The game stars a hero named Will, a former cargo pilot who gets sucked through the Bermuda Triangle into an alien landscape where there's a conflict between Watchers and Survivors. Will wears a jet pack and looks a little like the Rocketeer. He's starring in an Unreal Engine 3 game, so his world is dark, gritty and full of warriors -- himself included -- who snap to cover and shoot high-powered guns.
Will has a jetpack, something "Grand Theft Auto: San Andreas"'s CJ still has on "GTA IV"'s Niko Bellic, and Will can use this pack to nearly break his own game, jumping and flying from skirmish to ambush. If someone shoots at him, he can jet around back, across a chasm and shoot their flank or rear. Imagine Marcus Fenix's expanded arsenal if he could ride a Yoshi, and you should have a sense of Will's enhanced toolset. Will can also fly and sky-jack at least one UFO in the game, turning "Dark Void" into an aerial vehicle combat shooter.
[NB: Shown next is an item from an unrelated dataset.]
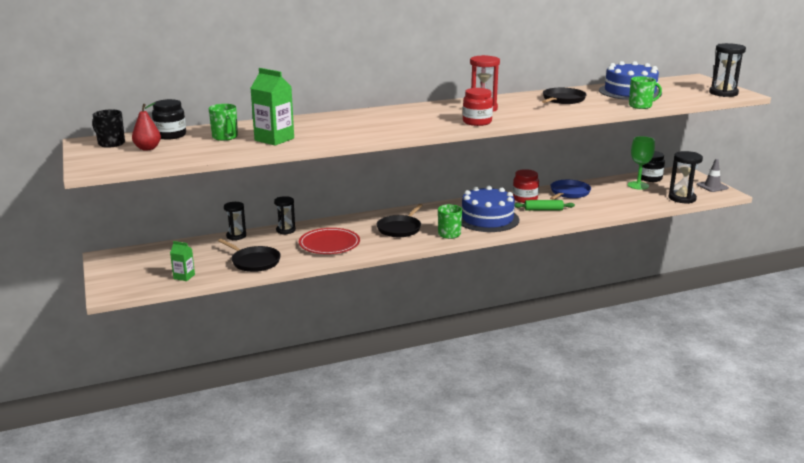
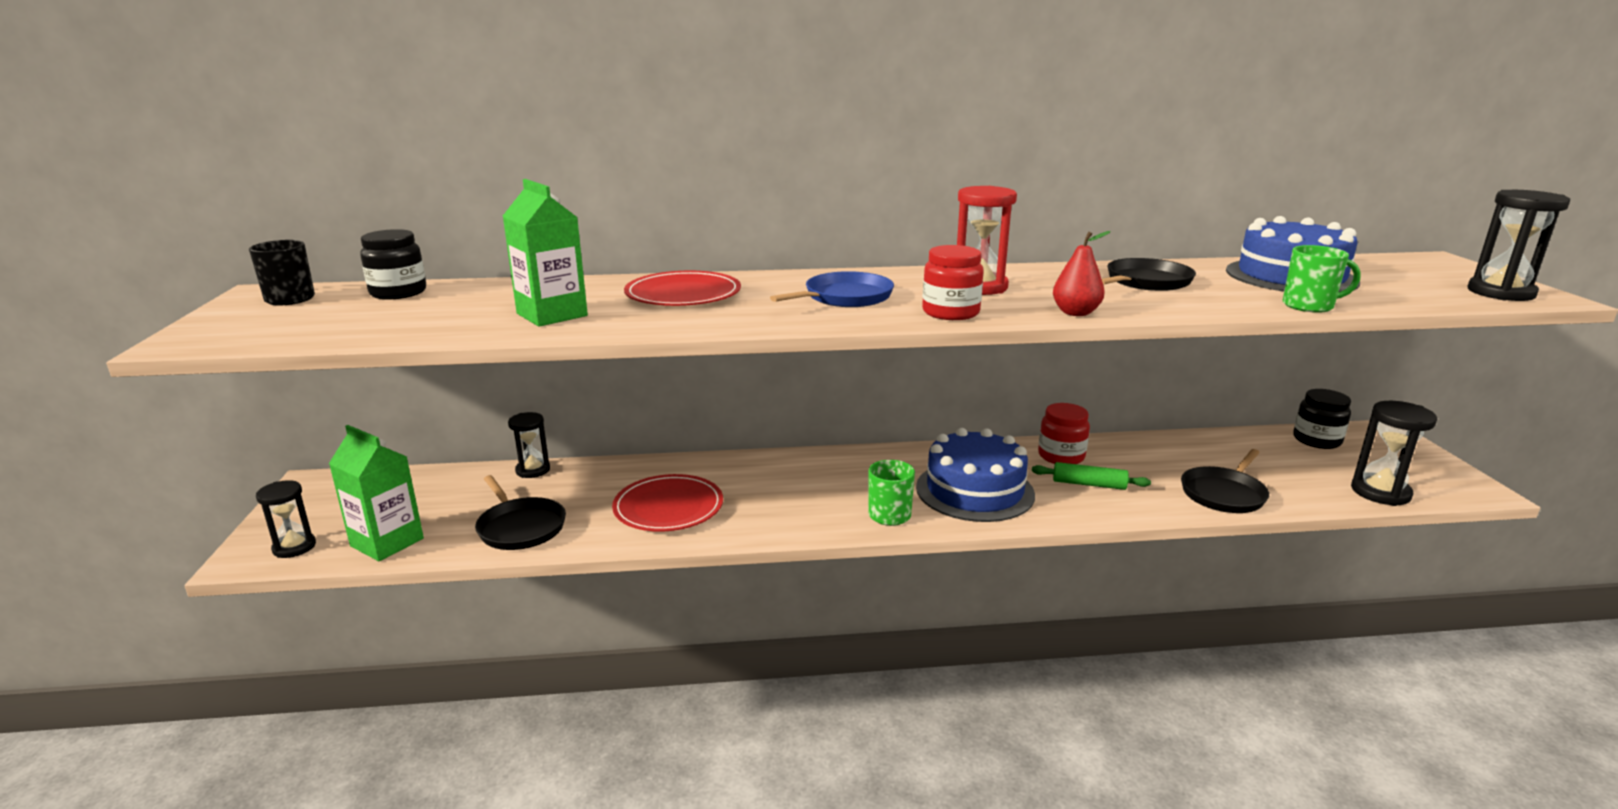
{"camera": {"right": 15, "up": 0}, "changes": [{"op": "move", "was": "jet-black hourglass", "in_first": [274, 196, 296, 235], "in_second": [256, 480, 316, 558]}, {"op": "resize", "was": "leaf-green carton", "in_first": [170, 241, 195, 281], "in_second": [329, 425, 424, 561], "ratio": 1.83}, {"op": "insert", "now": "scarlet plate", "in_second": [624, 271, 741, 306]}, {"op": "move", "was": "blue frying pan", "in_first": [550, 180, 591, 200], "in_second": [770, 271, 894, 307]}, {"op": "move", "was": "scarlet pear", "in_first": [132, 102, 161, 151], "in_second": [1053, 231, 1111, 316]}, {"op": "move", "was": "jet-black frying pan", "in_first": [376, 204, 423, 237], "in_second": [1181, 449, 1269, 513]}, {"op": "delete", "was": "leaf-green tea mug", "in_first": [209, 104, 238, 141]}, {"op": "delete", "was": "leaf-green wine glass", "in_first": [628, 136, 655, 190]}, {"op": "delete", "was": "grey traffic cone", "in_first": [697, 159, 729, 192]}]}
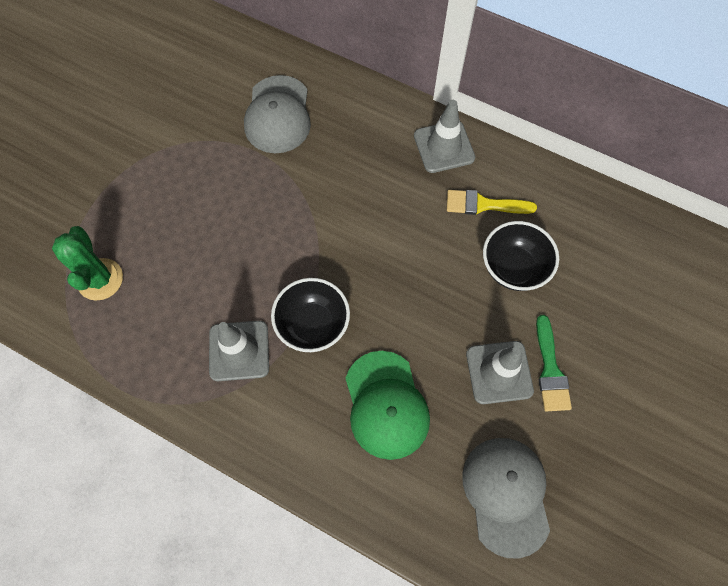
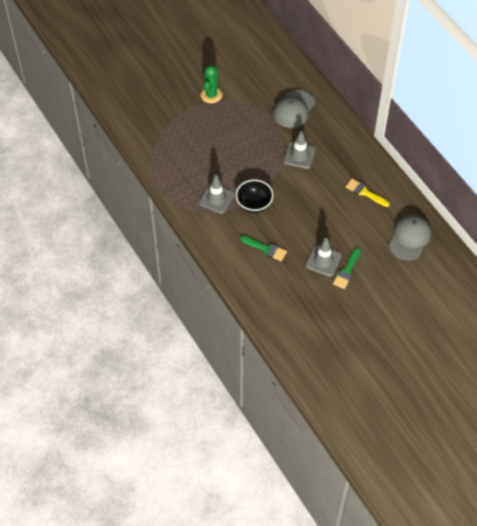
{"camera": {"right": 30, "up": -10}, "changes": [{"op": "move", "was": "leaf-green prickly plant", "in_first": [52, 226, 123, 301], "in_second": [200, 65, 222, 103]}, {"op": "replace", "was": "leaf-green peaked cap", "now": "leaf-green paintbrush", "in_first": [345, 351, 430, 460], "in_second": [240, 236, 287, 261]}, {"op": "move", "was": "grey traffic cone", "in_first": [414, 100, 475, 173], "in_second": [284, 131, 316, 169]}, {"op": "move", "was": "grey peaked cap", "in_first": [462, 438, 550, 559], "in_second": [389, 214, 431, 260]}, {"op": "delete", "was": "jet-black deep dish", "in_first": [483, 221, 559, 291]}]}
Imagine Marcus Fenix's expanded arsenal if he could ride a Yoshi |
What impressed me most was what the game's producer Morgan Gray described to me as "vertical combat." I told him it reminded me of the campy old Batman TV show. The creators of that show liked to have Batman and Robin scale buildings. They also liked to have celebrities pop their heads out of the building's windows to greet Batman and Robin as the heroes walked over their windows. To film this, as I understand it, they put a prop façade of a building on its side and had the Batman and Robin actors walk across it, while holding a rope. The celebrities stood below the prop façade and stuck their heads through the window holes. And then -- this is 1960s special effects for you -- they footage that was shot was turned on its side.
"Vertical combat" sort of employs that Batman approach in "Dark Void." Will approaches a cliff face covered in outcroppings and encamped enemies. The press of a controller button makes Will clutch the lowest outcropping on the wall while the camera swivels and turns the cliff wall into the floor. Gravity still functions traditionally and can pull Will and his enemies down that wall, but the perspective is switched. Ducking behind cover looks like "Gears of War" ducking, but Will's really dangling from cover, not ducking. Hustling up to the next cover point involves defying gravity and leaping to the next, higher ledge. That ledge, of course, looks like it's just a stroll away, but it's not. It's a leap "up" and beyond. The switched combat angle is a clever design technique. Gray says it will be prominently featured for skirmishes that involve both scaling up and down walls.
"Dark Void" has been in development at Airtight Games for about a year. Gray said the game's about another year from completion. It's slated for a PS3, Xbox 360 and PC release. If it truly can present a new way to move in games, I'm certainly interested.